Convert every line of the material below into a Markdown table with the columns "Row" and "Line," numbering each row and omitting blank lines.

────────────────────────────────────────

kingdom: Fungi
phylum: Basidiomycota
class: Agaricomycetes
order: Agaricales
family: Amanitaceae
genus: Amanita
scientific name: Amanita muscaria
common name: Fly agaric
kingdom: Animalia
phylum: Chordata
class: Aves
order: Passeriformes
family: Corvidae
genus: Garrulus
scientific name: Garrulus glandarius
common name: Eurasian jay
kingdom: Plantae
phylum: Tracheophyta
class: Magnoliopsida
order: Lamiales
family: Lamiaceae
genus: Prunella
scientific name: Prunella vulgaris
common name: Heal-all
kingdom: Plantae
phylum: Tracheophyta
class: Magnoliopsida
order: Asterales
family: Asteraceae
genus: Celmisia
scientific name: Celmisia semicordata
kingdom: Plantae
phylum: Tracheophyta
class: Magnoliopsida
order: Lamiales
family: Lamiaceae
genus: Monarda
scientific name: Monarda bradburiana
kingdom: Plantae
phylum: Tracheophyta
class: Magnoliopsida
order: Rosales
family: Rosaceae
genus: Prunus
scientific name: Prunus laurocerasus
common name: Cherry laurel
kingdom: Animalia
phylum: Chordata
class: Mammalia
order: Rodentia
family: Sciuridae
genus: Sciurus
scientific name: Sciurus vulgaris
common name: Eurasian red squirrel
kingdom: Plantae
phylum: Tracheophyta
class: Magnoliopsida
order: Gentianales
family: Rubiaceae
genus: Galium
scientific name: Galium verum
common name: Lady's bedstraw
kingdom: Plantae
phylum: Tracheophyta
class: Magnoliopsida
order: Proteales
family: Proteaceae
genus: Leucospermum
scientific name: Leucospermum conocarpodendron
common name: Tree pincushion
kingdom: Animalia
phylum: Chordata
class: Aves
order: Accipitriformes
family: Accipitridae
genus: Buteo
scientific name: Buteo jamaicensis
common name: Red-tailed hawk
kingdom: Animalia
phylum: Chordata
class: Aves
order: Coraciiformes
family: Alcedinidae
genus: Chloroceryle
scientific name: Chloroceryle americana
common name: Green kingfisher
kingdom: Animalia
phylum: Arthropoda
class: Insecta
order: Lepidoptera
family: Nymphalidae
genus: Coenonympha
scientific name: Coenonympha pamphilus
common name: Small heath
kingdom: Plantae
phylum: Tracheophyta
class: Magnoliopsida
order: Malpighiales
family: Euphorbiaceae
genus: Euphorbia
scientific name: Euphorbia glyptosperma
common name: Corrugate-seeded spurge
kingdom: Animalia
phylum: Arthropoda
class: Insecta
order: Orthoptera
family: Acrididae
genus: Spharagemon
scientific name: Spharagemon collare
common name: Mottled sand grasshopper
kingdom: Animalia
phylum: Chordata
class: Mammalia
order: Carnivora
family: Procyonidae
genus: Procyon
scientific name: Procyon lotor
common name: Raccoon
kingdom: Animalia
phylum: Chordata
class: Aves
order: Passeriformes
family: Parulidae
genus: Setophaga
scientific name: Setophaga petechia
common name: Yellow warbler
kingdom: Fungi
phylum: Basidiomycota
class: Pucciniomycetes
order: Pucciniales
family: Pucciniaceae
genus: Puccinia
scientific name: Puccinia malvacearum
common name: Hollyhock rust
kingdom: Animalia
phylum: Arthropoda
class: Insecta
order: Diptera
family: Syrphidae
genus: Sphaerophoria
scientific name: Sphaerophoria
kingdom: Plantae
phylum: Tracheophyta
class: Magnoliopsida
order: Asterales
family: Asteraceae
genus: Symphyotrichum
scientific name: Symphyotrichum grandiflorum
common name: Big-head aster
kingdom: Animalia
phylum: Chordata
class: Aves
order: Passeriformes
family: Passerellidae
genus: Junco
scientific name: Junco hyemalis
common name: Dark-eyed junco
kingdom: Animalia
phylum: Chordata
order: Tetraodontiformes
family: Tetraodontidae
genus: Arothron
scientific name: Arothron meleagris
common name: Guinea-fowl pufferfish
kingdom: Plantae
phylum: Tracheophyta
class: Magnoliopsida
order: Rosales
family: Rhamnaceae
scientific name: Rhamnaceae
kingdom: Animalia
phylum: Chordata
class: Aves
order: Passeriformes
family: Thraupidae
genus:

────────────────────────────────────────

• **Exercise response**:
| Row | Line |
|---|---|
| 1 | kingdom: Fungi |
| 2 | phylum: Basidiomycota |
| 3 | class: Agaricomycetes |
| 4 | order: Agaricales |
| 5 | family: Amanitaceae |
| 6 | genus: Amanita |
| 7 | scientific name: Amanita muscaria |
| 8 | common name: Fly agaric |
| 9 | kingdom: Animalia |
| 10 | phylum: Chordata |
| 11 | class: Aves |
| 12 | order: Passeriformes |
| 13 | family: Corvidae |
| 14 | genus: Garrulus |
| 15 | scientific name: Garrulus glandarius |
| 16 | common name: Eurasian jay |
| 17 | kingdom: Plantae |
| 18 | phylum: Tracheophyta |
| 19 | class: Magnoliopsida |
| 20 | order: Lamiales |
| 21 | family: Lamiaceae |
| 22 | genus: Prunella |
| 23 | scientific name: Prunella vulgaris |
| 24 | common name: Heal-all |
| 25 | kingdom: Plantae |
| 26 | phylum: Tracheophyta |
| 27 | class: Magnoliopsida |
| 28 | order: Asterales |
| 29 | family: Asteraceae |
| 30 | genus: Celmisia |
| 31 | scientific name: Celmisia semicordata |
| 32 | kingdom: Plantae |
| 33 | phylum: Tracheophyta |
| 34 | class: Magnoliopsida |
| 35 | order: Lamiales |
| 36 | family: Lamiaceae |
| 37 | genus: Monarda |
| 38 | scientific name: Monarda bradburiana |
| 39 | kingdom: Plantae |
| 40 | phylum: Tracheophyta |
| 41 | class: Magnoliopsida |
| 42 | order: Rosales |
| 43 | family: Rosaceae |
| 44 | genus: Prunus |
| 45 | scientific name: Prunus laurocerasus |
| 46 | common name: Cherry laurel |
| 47 | kingdom: Animalia |
| 48 | phylum: Chordata |
| 49 | class: Mammalia |
| 50 | order: Rodentia |
| 51 | family: Sciuridae |
| 52 | genus: Sciurus |
| 53 | scientific name: Sciurus vulgaris |
| 54 | common name: Eurasian red squirrel |
| 55 | kingdom: Plantae |
| 56 | phylum: Tracheophyta |
| 57 | class: Magnoliopsida |
| 58 | order: Gentianales |
| 59 | family: Rubiaceae |
| 60 | genus: Galium |
| 61 | scientific name: Galium verum |
| 62 | common name: Lady's bedstraw |
| 63 | kingdom: Plantae |
| 64 | phylum: Tracheophyta |
| 65 | class: Magnoliopsida |
| 66 | order: Proteales |
| 67 | family: Proteaceae |
| 68 | genus: Leucospermum |
| 69 | scientific name: Leucospermum conocarpodendron |
| 70 | common name: Tree pincushion |
| 71 | kingdom: Animalia |
| 72 | phylum: Chordata |
| 73 | class: Aves |
| 74 | order: Accipitriformes |
| 75 | family: Accipitridae |
| 76 | genus: Buteo |
| 77 | scientific name: Buteo jamaicensis |
| 78 | common name: Red-tailed hawk |
| 79 | kingdom: Animalia |
| 80 | phylum: Chordata |
| 81 | class: Aves |
| 82 | order: Coraciiformes |
| 83 | family: Alcedinidae |
| 84 | genus: Chloroceryle |
| 85 | scientific name: Chloroceryle americana |
| 86 | common name: Green kingfisher |
| 87 | kingdom: Animalia |
| 88 | phylum: Arthropoda |
| 89 | class: Insecta |
| 90 | order: Lepidoptera |
| 91 | family: Nymphalidae |
| 92 | genus: Coenonympha |
| 93 | scientific name: Coenonympha pamphilus |
| 94 | common name: Small heath |
| 95 | kingdom: Plantae |
| 96 | phylum: Tracheophyta |
| 97 | class: Magnoliopsida |
| 98 | order: Malpighiales |
| 99 | family: Euphorbiaceae |
| 100 | genus: Euphorbia |
| 101 | scientific name: Euphorbia glyptosperma |
| 102 | common name: Corrugate-seeded spurge |
| 103 | kingdom: Animalia |
| 104 | phylum: Arthropoda |
| 105 | class: Insecta |
| 106 | order: Orthoptera |
| 107 | family: Acrididae |
| 108 | genus: Spharagemon |
| 109 | scientific name: Spharagemon collare |
| 110 | common name: Mottled sand grasshopper |
| 111 | kingdom: Animalia |
| 112 | phylum: Chordata |
| 113 | class: Mammalia |
| 114 | order: Carnivora |
| 115 | family: Procyonidae |
| 116 | genus: Procyon |
| 117 | scientific name: Procyon lotor |
| 118 | common name: Raccoon |
| 119 | kingdom: Animalia |
| 120 | phylum: Chordata |
| 121 | class: Aves |
| 122 | order: Passeriformes |
| 123 | family: Parulidae |
| 124 | genus: Setophaga |
| 125 | scientific name: Setophaga petechia |
| 126 | common name: Yellow warbler |
| 127 | kingdom: Fungi |
| 128 | phylum: Basidiomycota |
| 129 | class: Pucciniomycetes |
| 130 | order: Pucciniales |
| 131 | family: Pucciniaceae |
| 132 | genus: Puccinia |
| 133 | scientific name: Puccinia malvacearum |
| 134 | common name: Hollyhock rust |
| 135 | kingdom: Animalia |
| 136 | phylum: Arthropoda |
| 137 | class: Insecta |
| 138 | order: Diptera |
| 139 | family: Syrphidae |
| 140 | genus: Sphaerophoria |
| 141 | scientific name: Sphaerophoria |
| 142 | kingdom: Plantae |
| 143 | phylum: Tracheophyta |
| 144 | class: Magnoliopsida |
| 145 | order: Asterales |
| 146 | family: Asteraceae |
| 147 | genus: Symphyotrichum |
| 148 | scientific name: Symphyotrichum grandiflorum |
| 149 | common name: Big-head aster |
| 150 | kingdom: Animalia |
| 151 | phylum: Chordata |
| 152 | class: Aves |
| 153 | order: Passeriformes |
| 154 | family: Passerellidae |
| 155 | genus: Junco |
| 156 | scientific name: Junco hyemalis |
| 157 | common name: Dark-eyed junco |
| 158 | kingdom: Animalia |
| 159 | phylum: Chordata |
| 160 | order: Tetraodontiformes |
| 161 | family: Tetraodontidae |
| 162 | genus: Arothron |
| 163 | scientific name: Arothron meleagris |
| 164 | common name: Guinea-fowl pufferfish |
| 165 | kingdom: Plantae |
| 166 | phylum: Tracheophyta |
| 167 | class: Magnoliopsida |
| 168 | order: Rosales |
| 169 | family: Rhamnaceae |
| 170 | scientific name: Rhamnaceae |
| 171 | kingdom: Animalia |
| 172 | phylum: Chordata |
| 173 | class: Aves |
| 174 | order: Passeriformes |
| 175 | family: Thraupidae |
| 176 | genus: |